*** Opening Records for the task ***

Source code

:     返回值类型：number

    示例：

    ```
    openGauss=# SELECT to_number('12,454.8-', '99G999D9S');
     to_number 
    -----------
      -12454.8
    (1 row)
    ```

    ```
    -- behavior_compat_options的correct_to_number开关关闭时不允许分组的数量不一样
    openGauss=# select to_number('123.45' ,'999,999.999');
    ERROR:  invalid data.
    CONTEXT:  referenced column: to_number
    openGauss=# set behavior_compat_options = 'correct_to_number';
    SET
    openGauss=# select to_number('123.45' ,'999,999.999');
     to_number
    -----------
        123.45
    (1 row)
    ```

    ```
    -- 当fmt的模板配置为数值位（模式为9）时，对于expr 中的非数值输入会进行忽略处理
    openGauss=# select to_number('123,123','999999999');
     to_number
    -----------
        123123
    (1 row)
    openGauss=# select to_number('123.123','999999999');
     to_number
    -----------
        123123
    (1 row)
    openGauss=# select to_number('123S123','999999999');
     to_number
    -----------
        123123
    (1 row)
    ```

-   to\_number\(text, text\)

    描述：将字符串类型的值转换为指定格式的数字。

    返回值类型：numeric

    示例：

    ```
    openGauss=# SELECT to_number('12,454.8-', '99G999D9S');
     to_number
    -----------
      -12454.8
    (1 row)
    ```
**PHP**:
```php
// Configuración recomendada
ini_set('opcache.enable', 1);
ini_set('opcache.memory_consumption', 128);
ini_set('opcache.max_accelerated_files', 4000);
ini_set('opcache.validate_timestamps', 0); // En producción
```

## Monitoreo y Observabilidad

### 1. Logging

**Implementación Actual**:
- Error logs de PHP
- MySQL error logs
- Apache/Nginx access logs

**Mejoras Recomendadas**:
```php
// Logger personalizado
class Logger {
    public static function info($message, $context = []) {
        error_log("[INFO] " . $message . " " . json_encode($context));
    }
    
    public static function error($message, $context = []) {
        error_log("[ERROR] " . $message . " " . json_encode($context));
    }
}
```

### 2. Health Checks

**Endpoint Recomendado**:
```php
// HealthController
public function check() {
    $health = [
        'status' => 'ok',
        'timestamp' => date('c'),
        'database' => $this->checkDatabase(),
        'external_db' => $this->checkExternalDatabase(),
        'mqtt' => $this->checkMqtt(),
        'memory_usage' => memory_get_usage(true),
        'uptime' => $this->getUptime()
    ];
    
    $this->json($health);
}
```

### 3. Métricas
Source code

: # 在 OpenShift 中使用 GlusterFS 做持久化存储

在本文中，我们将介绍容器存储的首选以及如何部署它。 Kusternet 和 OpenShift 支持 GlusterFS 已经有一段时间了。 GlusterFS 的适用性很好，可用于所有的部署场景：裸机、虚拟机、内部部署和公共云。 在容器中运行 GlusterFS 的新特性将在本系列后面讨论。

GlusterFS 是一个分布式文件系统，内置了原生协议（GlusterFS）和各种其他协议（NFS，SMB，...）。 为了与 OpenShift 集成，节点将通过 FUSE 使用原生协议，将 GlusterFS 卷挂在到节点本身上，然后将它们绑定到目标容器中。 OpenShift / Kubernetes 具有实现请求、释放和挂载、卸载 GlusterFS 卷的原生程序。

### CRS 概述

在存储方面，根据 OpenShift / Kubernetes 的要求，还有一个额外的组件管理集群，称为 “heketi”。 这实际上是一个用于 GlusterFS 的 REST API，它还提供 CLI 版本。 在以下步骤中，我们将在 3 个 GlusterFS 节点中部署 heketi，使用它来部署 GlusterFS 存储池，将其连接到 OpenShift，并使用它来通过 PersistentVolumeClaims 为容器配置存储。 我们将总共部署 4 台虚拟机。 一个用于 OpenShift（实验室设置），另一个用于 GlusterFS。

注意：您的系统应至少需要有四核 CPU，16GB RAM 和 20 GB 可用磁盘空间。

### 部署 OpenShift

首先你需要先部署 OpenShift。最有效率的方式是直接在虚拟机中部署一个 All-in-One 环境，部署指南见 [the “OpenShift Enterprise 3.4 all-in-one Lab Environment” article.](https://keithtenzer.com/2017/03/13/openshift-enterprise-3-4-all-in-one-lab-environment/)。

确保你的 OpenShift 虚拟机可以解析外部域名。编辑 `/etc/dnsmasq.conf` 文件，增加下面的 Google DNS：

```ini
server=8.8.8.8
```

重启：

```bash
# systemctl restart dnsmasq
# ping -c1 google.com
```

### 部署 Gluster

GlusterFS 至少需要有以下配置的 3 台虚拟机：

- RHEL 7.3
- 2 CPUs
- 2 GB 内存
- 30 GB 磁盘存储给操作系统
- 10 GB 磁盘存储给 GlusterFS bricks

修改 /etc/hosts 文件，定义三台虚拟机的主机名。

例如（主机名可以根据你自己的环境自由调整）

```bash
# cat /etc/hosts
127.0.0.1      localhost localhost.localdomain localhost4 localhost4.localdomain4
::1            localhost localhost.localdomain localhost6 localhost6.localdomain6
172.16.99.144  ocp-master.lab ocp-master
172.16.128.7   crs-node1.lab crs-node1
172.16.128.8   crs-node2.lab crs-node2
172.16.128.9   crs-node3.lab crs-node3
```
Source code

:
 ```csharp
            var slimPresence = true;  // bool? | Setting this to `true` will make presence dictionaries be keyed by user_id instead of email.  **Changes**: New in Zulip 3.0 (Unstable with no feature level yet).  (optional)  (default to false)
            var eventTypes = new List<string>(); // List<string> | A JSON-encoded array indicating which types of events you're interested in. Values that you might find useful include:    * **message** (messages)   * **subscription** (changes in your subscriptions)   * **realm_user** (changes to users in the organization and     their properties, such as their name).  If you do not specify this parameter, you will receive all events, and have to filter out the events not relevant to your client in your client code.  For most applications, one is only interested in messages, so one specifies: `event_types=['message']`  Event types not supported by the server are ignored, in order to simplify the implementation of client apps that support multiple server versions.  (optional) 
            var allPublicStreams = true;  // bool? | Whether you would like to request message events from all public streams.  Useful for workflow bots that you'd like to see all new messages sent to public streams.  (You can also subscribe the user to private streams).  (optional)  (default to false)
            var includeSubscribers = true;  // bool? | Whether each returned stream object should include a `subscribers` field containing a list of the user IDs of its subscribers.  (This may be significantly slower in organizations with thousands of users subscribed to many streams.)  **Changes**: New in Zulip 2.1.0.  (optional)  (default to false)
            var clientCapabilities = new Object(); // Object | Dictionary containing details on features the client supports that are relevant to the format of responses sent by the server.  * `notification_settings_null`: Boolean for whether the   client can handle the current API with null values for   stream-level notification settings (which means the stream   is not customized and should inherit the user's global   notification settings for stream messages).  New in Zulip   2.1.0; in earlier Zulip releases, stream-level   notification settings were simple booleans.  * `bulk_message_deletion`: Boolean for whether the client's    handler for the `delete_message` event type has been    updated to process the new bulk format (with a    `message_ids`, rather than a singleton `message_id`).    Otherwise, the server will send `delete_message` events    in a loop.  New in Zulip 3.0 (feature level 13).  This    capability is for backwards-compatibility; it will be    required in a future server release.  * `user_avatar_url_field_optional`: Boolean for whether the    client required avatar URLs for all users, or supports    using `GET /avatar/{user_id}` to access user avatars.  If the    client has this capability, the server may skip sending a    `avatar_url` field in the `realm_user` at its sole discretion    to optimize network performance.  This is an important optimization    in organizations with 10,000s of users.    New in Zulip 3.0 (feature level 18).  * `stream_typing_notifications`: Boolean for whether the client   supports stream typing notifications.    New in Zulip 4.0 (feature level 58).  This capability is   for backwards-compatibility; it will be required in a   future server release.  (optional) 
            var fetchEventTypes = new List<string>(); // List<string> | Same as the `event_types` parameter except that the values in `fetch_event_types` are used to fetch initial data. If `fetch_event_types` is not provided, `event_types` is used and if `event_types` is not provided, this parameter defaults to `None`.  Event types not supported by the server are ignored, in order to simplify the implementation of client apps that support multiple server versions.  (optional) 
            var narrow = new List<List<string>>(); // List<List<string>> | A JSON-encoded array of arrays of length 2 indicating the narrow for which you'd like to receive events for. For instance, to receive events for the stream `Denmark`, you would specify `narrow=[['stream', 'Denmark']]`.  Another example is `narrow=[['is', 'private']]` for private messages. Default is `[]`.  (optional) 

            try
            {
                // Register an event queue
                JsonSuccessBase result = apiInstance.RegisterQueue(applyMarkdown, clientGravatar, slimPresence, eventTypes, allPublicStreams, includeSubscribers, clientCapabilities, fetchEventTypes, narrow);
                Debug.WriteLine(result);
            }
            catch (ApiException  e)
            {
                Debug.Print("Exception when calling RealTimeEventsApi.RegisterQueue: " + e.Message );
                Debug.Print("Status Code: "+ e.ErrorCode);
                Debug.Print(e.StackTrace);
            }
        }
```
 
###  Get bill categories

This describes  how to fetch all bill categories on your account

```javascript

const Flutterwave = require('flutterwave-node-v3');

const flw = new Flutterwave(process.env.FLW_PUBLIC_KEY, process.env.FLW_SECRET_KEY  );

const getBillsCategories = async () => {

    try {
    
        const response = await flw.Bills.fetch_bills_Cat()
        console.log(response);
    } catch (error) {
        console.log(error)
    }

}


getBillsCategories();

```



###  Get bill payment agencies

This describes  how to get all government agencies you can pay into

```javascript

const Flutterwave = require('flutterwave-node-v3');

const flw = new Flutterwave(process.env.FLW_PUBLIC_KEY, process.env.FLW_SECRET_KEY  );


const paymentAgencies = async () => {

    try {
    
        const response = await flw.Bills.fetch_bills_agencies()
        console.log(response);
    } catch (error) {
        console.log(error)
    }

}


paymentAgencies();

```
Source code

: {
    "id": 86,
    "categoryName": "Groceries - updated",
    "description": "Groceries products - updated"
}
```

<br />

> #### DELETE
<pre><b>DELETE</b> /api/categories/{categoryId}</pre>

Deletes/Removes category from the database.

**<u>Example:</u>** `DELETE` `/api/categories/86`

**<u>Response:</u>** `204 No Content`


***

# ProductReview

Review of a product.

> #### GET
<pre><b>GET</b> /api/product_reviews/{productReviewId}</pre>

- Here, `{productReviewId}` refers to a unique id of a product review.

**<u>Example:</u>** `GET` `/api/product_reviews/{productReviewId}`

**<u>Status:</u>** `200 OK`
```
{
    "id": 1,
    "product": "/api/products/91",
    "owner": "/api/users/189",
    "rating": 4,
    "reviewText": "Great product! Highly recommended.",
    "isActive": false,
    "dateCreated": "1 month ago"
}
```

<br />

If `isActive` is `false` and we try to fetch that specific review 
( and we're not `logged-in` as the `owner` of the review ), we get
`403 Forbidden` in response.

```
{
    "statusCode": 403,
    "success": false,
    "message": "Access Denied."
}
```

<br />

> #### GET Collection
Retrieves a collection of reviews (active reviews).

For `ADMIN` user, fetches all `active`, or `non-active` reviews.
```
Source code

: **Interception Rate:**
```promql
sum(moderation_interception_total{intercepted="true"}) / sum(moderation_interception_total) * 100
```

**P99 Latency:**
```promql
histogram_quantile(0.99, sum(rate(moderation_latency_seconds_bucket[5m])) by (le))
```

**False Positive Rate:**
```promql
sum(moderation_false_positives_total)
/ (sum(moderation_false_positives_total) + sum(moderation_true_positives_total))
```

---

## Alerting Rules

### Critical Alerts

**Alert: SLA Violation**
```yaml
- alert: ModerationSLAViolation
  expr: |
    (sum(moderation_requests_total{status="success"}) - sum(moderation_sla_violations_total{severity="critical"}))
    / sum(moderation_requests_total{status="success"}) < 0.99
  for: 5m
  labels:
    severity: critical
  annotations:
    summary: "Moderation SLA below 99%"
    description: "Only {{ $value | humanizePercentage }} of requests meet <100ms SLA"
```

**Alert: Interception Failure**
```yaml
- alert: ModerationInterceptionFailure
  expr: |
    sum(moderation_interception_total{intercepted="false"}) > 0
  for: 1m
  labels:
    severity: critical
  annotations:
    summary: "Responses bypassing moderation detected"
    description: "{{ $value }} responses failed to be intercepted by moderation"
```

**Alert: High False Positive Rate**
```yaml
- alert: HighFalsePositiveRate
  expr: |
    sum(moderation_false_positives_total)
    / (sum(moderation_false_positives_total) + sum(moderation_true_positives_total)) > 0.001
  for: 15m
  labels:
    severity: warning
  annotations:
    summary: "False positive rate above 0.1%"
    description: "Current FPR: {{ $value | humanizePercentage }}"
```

*** Closing Records for the task ***

**What needs to be done**
Every line above that has the string "dnsmasq" needs to be copied.

**Solution for this exercise**
确保你的 OpenShift 虚拟机可以解析外部域名。编辑 `/etc/dnsmasq.conf` 文件，增加下面的 Google DNS：
# systemctl restart dnsmasq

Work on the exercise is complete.